- _Passage provided_:
────
Circuit Court of Appeals, Second Circuit.

June 11, 1934.

*285 Frank P. Walsh, of New York City (Frank P. Walsh and John Walsh, both of New York City, of counsel), for appellants.

Edward Maxson, of New York City (Merritt Lane, of Newark, N. J., of counsel), for appellees.

Before MANTON, AUGUSTUS N. HAND, and CHASE, Circuit Judges.

MANTON, Circuit Judge.

Appeal from a final decree. The decree, as entered, is alleged to be in violation of the labor law (29 USCA § 104 (a, e, g-i). The case was here before [61 F.(2d) 115], where we reversed the lower court, and that reversal was affirmed by the Supreme Court (289 U.S. 103, 53 S. Ct. 549, 77 L. Ed. 1062). We directed that the bill be dismissed, without prejudice, for lack of jurisdiction unless the appellees amended so as to correct the jurisdictional defect by striking from the bill a number of defendants. Below the court permitted the amendment and enjoined the present appellants.

These appellants, by the decree made October 14, 1933, amended January 8, 1934, are restrained and enjoined, with their agents or servants or those in active concert with them, "from inducing or attempting to induce owners, architects or general contractors to let no subcontracts to plaintiffs for the erection of structural iron and steel on buildings now being or to be erected in the Metropolitan District of New York, by sending to them circulars or other writing, stating, threatening, warning or intimating * * * that members of the unions associated with the International may or will refuse to work on buildings upon which plaintiffs have or may have sub-contracts, or by ordering, instigating, carrying on or supporting sympathetic strikes, on buildings upon which plaintiffs have or may have sub-contracts, or from otherwise attempting by coercive pressure, threats or intimidation, or such other unlawful means, to compel or influence owners, architects and general contractors not to patronize the plaintiffs."

After issue was joined, the matter was referred to a master, who found that, at the time of the occurrences involved, the building industry in the metropolitan district of New York was completely organized, excepting as to appellants and other members of the Iron League. Unions had been recognized and were operating under union conditions including a closed shop. The appellees and other members of the Iron League were operating on an open shop basis, the effect of this being that, in the construction of large buildings, members of unions operating closed shop and working on the same building at trades other than steel erection would have to work side by side with nonunion men who might be employed by members of the League. This gave rise to a controversy resulting in continuous strife between the Iron League and the International Union for a number of years. The League insisted on operating on an open shop plan, employing both union and nonunion men. The International's policy has been to cause the League to recognize the union and work under union conditions, including the closed shop. As a result, strikes and labor troubles occurred from time to time during the years, some of which were sympathetic strikes.
────
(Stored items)
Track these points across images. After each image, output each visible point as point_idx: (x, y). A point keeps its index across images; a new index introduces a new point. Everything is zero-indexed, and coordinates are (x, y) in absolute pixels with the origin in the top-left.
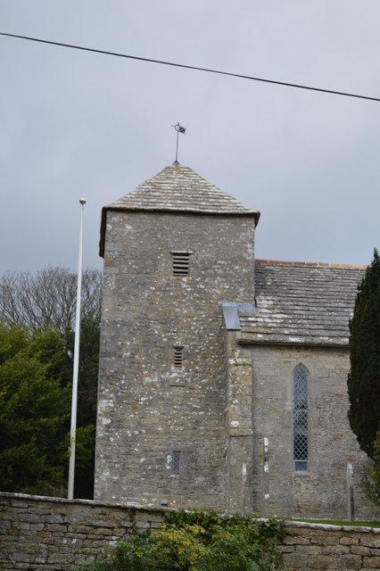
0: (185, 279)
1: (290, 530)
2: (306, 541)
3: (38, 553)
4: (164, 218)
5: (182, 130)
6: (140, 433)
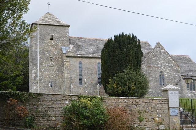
0: (52, 41)
1: (104, 98)
2: (108, 100)
3: (50, 105)
6: (43, 78)
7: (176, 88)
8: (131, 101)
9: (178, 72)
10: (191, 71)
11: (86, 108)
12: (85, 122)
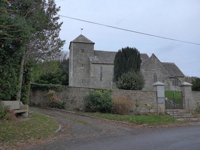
4: (80, 44)
5: (82, 29)
7: (162, 84)
8: (131, 93)
9: (166, 74)
10: (175, 73)
11: (99, 97)
12: (98, 106)
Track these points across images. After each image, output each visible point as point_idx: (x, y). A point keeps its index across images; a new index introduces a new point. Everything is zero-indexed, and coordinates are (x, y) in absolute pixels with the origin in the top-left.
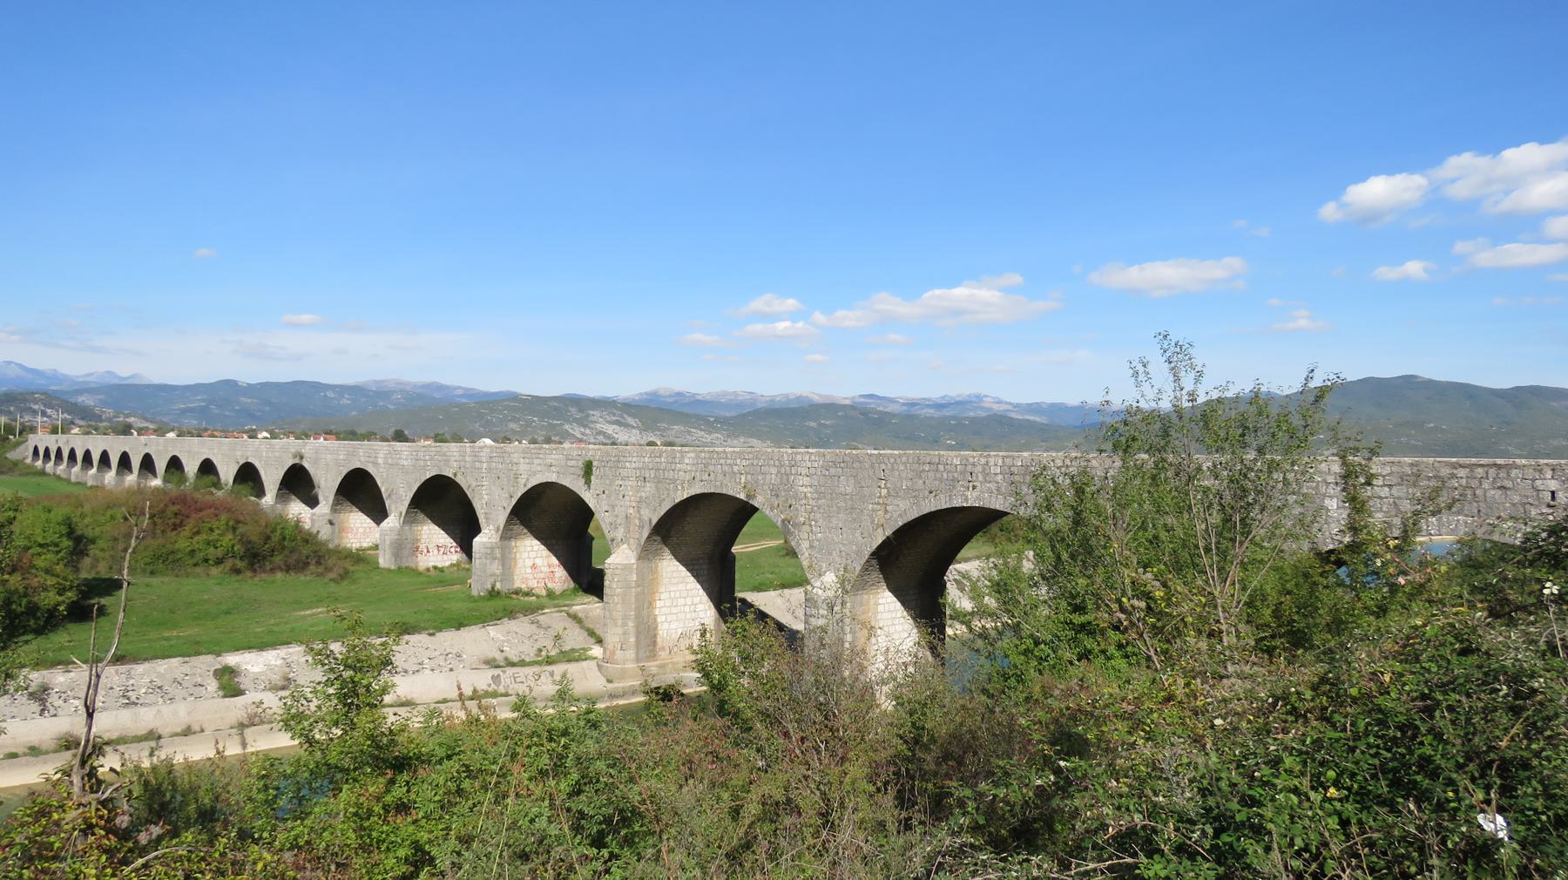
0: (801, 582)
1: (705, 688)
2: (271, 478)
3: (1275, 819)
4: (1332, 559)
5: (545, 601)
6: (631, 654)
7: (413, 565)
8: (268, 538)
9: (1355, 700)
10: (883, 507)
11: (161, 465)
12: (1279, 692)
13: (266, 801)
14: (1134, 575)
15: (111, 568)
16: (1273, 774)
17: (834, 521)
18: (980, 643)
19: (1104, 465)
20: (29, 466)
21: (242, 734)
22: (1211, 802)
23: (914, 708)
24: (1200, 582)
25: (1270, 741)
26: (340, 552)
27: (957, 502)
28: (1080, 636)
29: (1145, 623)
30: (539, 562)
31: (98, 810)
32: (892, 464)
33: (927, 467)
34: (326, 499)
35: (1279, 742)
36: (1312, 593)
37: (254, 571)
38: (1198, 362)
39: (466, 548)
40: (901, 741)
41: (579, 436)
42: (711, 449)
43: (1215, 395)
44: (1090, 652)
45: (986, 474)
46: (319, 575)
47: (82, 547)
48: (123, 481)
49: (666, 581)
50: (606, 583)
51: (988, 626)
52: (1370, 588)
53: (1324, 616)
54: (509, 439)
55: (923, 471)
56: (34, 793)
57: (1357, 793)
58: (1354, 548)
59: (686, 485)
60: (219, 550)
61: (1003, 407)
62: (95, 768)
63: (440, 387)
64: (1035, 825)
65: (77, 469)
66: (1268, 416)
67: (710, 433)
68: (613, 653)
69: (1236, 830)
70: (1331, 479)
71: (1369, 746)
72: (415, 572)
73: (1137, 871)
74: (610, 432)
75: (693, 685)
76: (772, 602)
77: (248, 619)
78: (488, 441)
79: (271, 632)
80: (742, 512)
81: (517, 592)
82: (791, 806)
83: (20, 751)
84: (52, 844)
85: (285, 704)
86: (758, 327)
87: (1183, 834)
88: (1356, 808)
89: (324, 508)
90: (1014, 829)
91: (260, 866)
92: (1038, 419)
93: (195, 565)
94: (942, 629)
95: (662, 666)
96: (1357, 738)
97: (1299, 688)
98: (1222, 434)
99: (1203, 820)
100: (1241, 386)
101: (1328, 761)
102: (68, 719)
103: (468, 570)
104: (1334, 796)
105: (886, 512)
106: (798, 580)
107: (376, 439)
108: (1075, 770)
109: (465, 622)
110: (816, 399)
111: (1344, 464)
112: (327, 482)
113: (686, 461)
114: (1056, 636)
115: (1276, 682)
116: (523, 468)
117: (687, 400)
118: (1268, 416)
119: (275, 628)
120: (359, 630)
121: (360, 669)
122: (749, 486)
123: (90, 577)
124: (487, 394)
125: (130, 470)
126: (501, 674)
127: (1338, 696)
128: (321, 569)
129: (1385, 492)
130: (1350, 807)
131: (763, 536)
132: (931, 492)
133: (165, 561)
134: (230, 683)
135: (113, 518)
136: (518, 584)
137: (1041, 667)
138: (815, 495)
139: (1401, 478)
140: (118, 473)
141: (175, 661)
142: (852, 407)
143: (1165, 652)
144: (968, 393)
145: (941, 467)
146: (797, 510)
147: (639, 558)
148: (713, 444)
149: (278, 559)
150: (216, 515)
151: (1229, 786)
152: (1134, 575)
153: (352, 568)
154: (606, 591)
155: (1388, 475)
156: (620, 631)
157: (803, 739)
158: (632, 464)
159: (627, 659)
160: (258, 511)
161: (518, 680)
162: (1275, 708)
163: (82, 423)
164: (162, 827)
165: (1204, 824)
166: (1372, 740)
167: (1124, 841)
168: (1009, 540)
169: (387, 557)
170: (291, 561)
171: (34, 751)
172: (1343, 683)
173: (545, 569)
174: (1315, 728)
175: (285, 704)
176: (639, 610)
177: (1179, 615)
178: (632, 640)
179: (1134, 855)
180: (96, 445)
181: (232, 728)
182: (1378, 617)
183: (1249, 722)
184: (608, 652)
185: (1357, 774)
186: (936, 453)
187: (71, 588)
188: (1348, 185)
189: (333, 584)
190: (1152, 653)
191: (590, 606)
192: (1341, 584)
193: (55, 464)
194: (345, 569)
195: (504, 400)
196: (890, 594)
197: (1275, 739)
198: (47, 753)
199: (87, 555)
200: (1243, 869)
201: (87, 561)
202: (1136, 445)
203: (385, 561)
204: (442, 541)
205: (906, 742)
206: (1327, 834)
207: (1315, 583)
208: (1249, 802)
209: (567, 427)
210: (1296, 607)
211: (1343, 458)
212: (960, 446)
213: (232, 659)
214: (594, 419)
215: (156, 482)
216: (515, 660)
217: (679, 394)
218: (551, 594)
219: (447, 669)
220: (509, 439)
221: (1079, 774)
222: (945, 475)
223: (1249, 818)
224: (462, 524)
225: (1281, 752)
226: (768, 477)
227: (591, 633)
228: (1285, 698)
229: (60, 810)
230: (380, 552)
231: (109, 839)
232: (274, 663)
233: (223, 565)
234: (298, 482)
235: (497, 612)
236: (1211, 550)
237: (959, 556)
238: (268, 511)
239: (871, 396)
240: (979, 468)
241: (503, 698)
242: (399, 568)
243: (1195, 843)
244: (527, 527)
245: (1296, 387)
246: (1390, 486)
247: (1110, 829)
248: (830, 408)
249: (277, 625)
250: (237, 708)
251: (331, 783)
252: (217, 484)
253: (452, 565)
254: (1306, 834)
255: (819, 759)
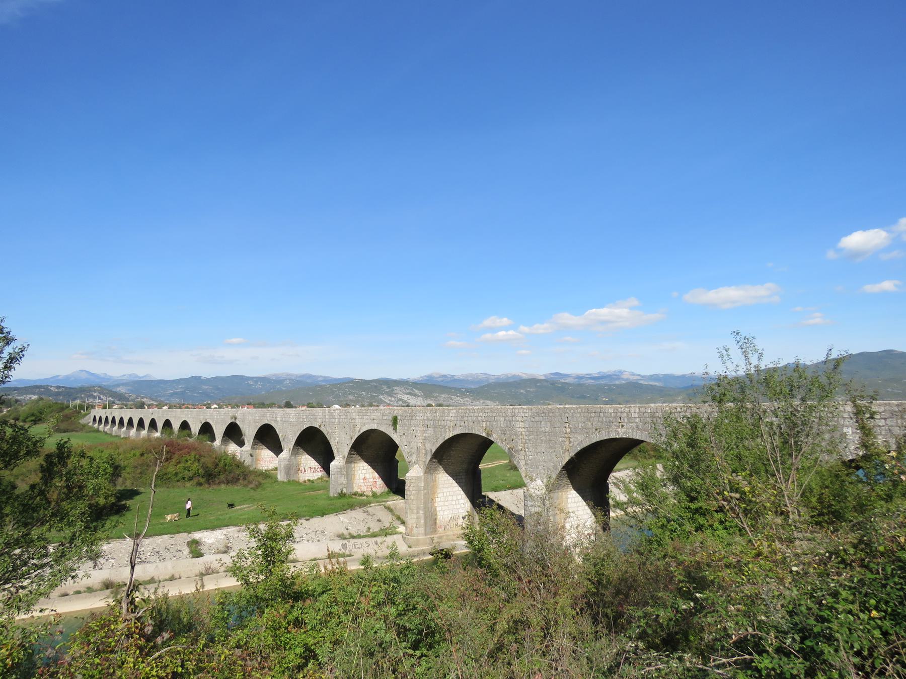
0: (521, 485)
1: (470, 550)
2: (219, 431)
3: (840, 631)
4: (852, 465)
5: (371, 499)
6: (422, 530)
7: (296, 479)
8: (217, 465)
9: (882, 554)
10: (568, 440)
11: (160, 425)
12: (832, 549)
13: (223, 618)
14: (730, 477)
15: (133, 484)
16: (835, 602)
17: (539, 449)
18: (633, 522)
19: (707, 411)
20: (91, 427)
21: (202, 580)
22: (797, 619)
23: (597, 563)
24: (772, 482)
25: (830, 581)
26: (256, 472)
27: (613, 435)
28: (696, 516)
29: (740, 507)
30: (367, 476)
31: (135, 623)
32: (572, 413)
33: (593, 415)
34: (249, 441)
35: (835, 581)
36: (842, 487)
37: (209, 484)
38: (759, 347)
39: (326, 469)
40: (590, 583)
41: (388, 402)
42: (465, 408)
43: (771, 366)
44: (702, 526)
45: (629, 418)
46: (246, 486)
47: (117, 472)
48: (140, 434)
49: (441, 486)
50: (407, 488)
51: (637, 510)
52: (880, 483)
53: (851, 502)
54: (349, 405)
55: (591, 417)
56: (93, 614)
57: (891, 614)
58: (865, 458)
59: (451, 429)
60: (191, 472)
61: (635, 378)
62: (134, 599)
63: (310, 376)
64: (677, 636)
65: (116, 428)
66: (805, 379)
67: (463, 398)
68: (411, 530)
69: (815, 638)
70: (846, 415)
71: (895, 584)
72: (297, 483)
73: (753, 664)
74: (405, 399)
75: (461, 548)
76: (504, 498)
77: (206, 512)
78: (337, 406)
79: (218, 519)
80: (483, 444)
81: (355, 494)
82: (527, 624)
83: (82, 590)
84: (110, 643)
85: (233, 561)
86: (488, 336)
87: (780, 640)
88: (892, 624)
89: (247, 447)
90: (664, 639)
91: (223, 657)
92: (657, 384)
93: (178, 481)
94: (606, 512)
95: (440, 538)
96: (887, 579)
97: (845, 547)
98: (778, 389)
99: (793, 631)
100: (787, 359)
101: (870, 594)
102: (108, 571)
103: (327, 481)
104: (876, 616)
105: (570, 442)
106: (518, 484)
107: (275, 407)
108: (707, 599)
109: (327, 512)
110: (525, 377)
111: (855, 406)
112: (249, 432)
113: (451, 415)
114: (680, 516)
115: (829, 543)
116: (358, 421)
117: (449, 380)
118: (805, 379)
119: (221, 517)
120: (274, 517)
121: (275, 540)
122: (488, 429)
123: (121, 489)
124: (336, 380)
125: (144, 428)
126: (347, 543)
127: (871, 551)
128: (246, 482)
129: (882, 423)
130: (887, 624)
131: (496, 458)
132: (596, 430)
133: (163, 479)
134: (196, 550)
135: (134, 455)
136: (356, 489)
137: (672, 536)
138: (527, 433)
139: (892, 414)
140: (137, 430)
141: (166, 537)
142: (546, 381)
143: (753, 526)
144: (614, 370)
145: (602, 415)
146: (517, 442)
147: (425, 473)
148: (464, 405)
149: (222, 477)
150: (189, 453)
151: (807, 609)
152: (730, 477)
153: (263, 482)
154: (407, 492)
155: (883, 412)
156: (415, 516)
157: (530, 582)
158: (420, 417)
159: (419, 534)
160: (211, 450)
161: (357, 547)
162: (830, 559)
163: (119, 402)
164: (169, 634)
165: (793, 634)
166: (896, 580)
167: (741, 644)
168: (645, 457)
169: (282, 474)
170: (230, 478)
171: (90, 590)
172: (874, 544)
173: (371, 480)
174: (858, 573)
175: (233, 561)
176: (426, 504)
177: (761, 502)
178: (422, 521)
179: (750, 654)
180: (126, 414)
181: (196, 576)
182: (886, 502)
183: (815, 568)
184: (408, 529)
185: (889, 602)
186: (599, 406)
187: (112, 495)
188: (842, 237)
189: (252, 491)
190: (746, 526)
191: (398, 502)
192: (861, 481)
193: (104, 426)
194: (259, 482)
195: (345, 383)
196: (575, 492)
197: (833, 580)
198: (96, 591)
199: (120, 476)
200: (821, 664)
201: (120, 480)
202: (726, 399)
203: (281, 477)
204: (312, 464)
205: (593, 583)
206: (874, 641)
207: (843, 481)
208: (822, 619)
209: (381, 397)
210: (833, 496)
211: (854, 402)
212: (611, 402)
213: (197, 535)
214: (397, 392)
215: (157, 434)
216: (355, 534)
217: (445, 376)
218: (374, 495)
219: (316, 540)
220: (349, 405)
221: (710, 602)
222: (604, 419)
223: (822, 630)
224: (324, 454)
225: (838, 588)
226: (499, 423)
227: (399, 518)
228: (837, 553)
229: (115, 623)
230: (278, 472)
231: (141, 641)
232: (219, 537)
233: (192, 481)
234: (233, 432)
235: (344, 506)
236: (777, 461)
237: (615, 468)
238: (218, 449)
239: (556, 374)
240: (625, 415)
241: (348, 558)
242: (289, 481)
243: (789, 646)
244: (360, 455)
245: (822, 358)
246: (885, 419)
247: (734, 637)
248: (533, 382)
249: (222, 515)
250: (199, 564)
251: (258, 608)
252: (190, 435)
253: (319, 479)
254: (860, 641)
255: (540, 594)
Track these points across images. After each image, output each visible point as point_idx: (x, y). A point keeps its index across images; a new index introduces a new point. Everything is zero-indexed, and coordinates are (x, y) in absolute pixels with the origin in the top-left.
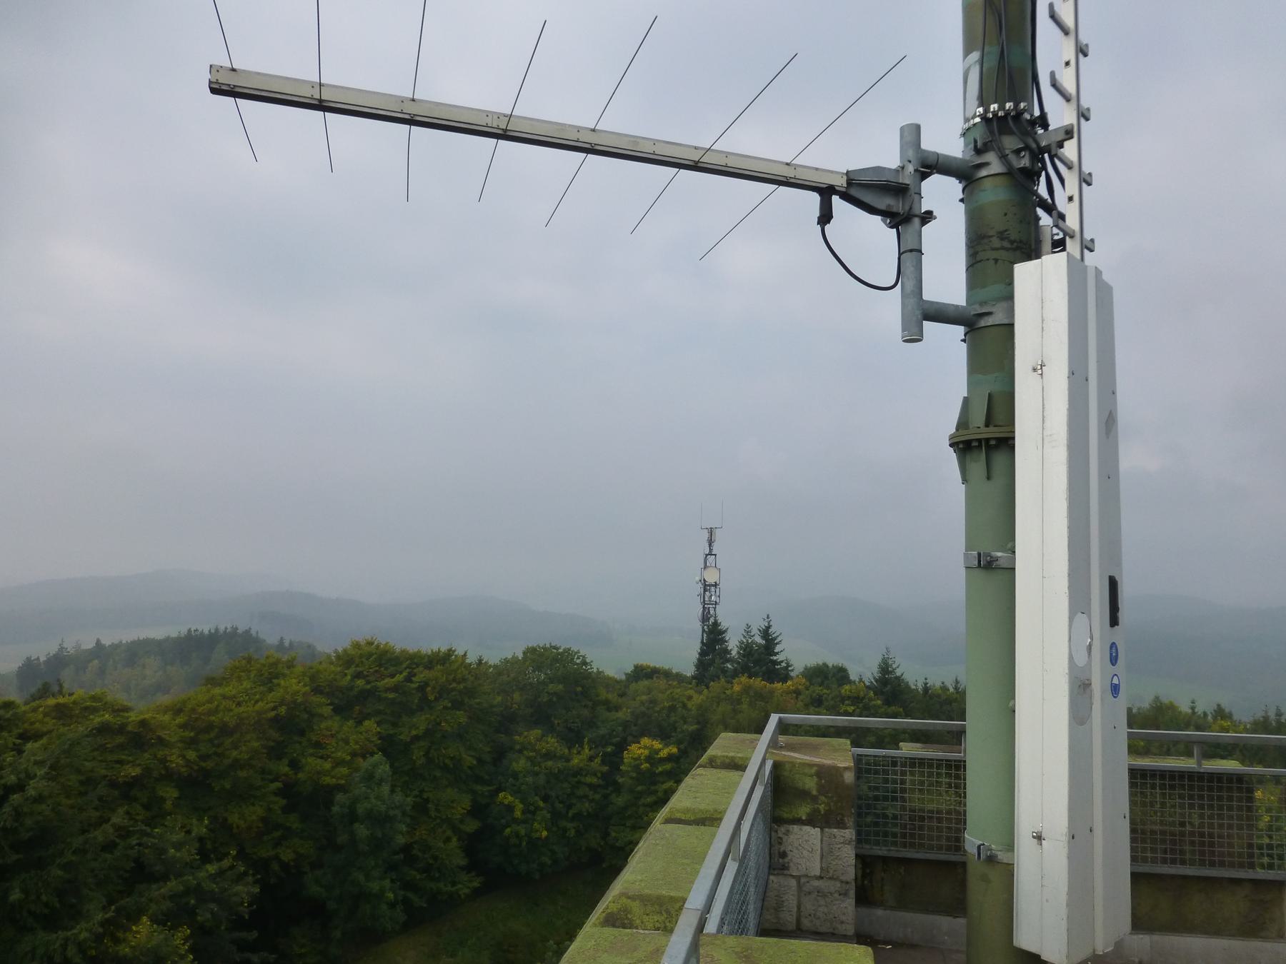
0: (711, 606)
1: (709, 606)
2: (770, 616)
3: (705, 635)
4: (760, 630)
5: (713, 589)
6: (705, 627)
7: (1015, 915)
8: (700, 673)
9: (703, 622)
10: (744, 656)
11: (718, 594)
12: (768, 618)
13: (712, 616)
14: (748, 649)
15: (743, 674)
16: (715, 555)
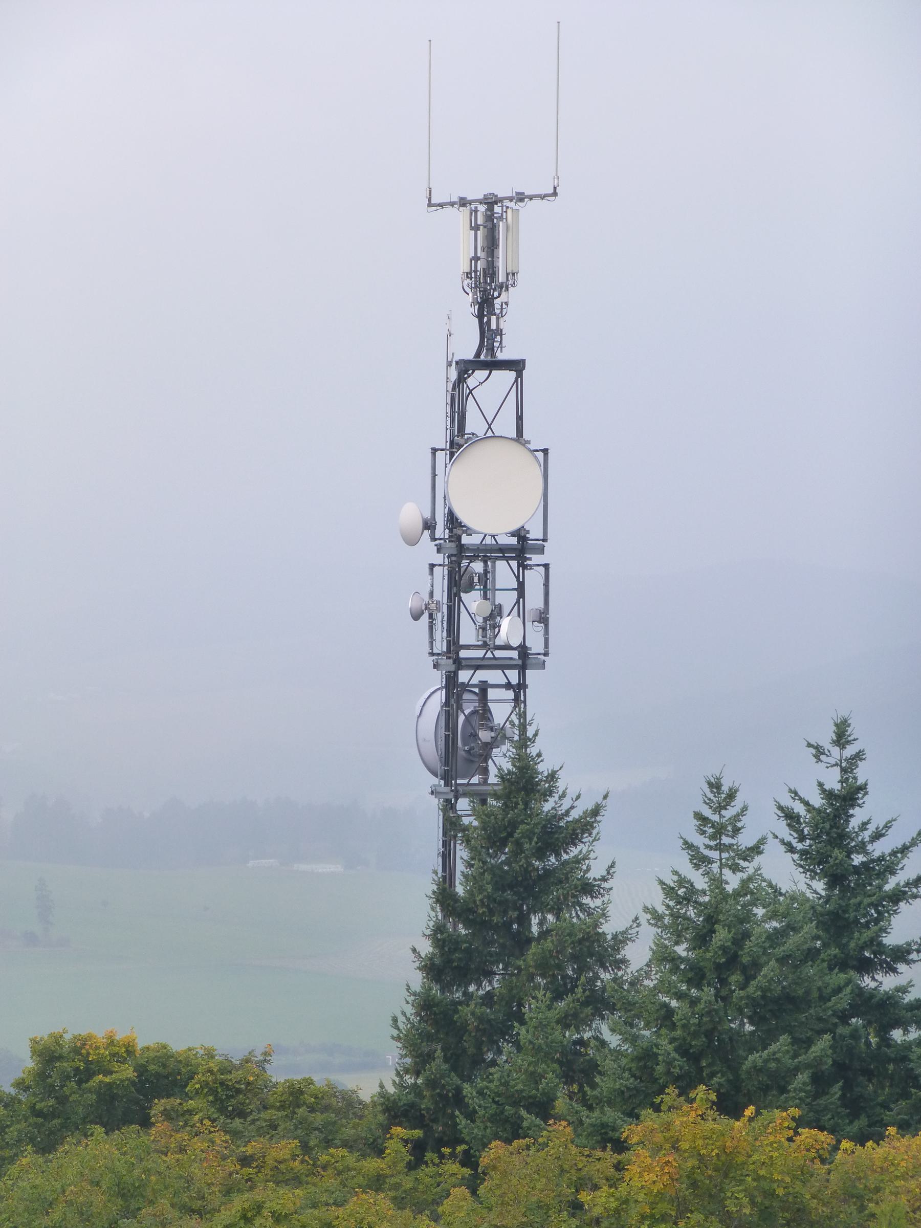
────
- _Direction_: Quote word for word from the court opinion, the stretch from "Circuit Court of" through "counsel), for appellees.". The records have no part in any of this.

- _Result for this exercise_:
Circuit Court of Appeals, Second Circuit.

June 11, 1934.

*285 Frank P. Walsh, of New York City (Frank P. Walsh and John Walsh, both of New York City, of counsel), for appellants.

Edward Maxson, of New York City (Merritt Lane, of Newark, N. J., of counsel), for appellees.